Dependence η(θ) for three realizations η(θ), x = 0.5, Δ = 4, UA = 1, UA = 0.8, QA = 71, QB = 51, N = 5000.

Fig. 8.
figure 8

Dependence η(θ) for four realizations, x = 0.5, Δ = 4, UA = 1, UA = 0.8, QA = 71, QB = 51, N = 5000.

Thus, even with such a superficial consideration, the picture of the transition turns out to be quite paradoxical. With a length of 5000 repeating units, we observe 11 joints for the heteropolymer and on the order of single joints for homopolymers.
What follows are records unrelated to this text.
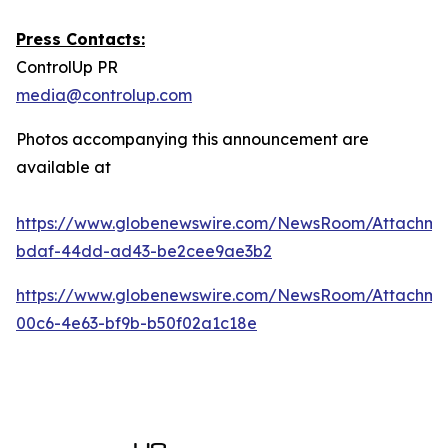
Press Contacts:
ControlUp PR
media@controlup.com
Photos accompanying this announcement are
available at
https://www.globenewswire.com/NewsRoom/Attachm
bdaf-44dd-ad43-be2cee9ae3b2
https://www.globenewswire.com/NewsRoom/Attachm
00c6-4e63-bf9b-b50f02a1c18e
So, analyzing the behavior of the fraction of joints, we conclude that the length of 5000 repeating units, although it is enough for the free energy of the heteropolymer (and even more so for homopolymer) would go to saturation, and division into sections does not lead to such results. In the recently published work of A. Badasyan [25], using the Zimm-Bragg model as an example, it was shown that even in the homopolymer case, there is an intermediate in length regime associated with the correlation length. In this regard, our next studies will be related to the study of the correlations of conformations in heteropolymers.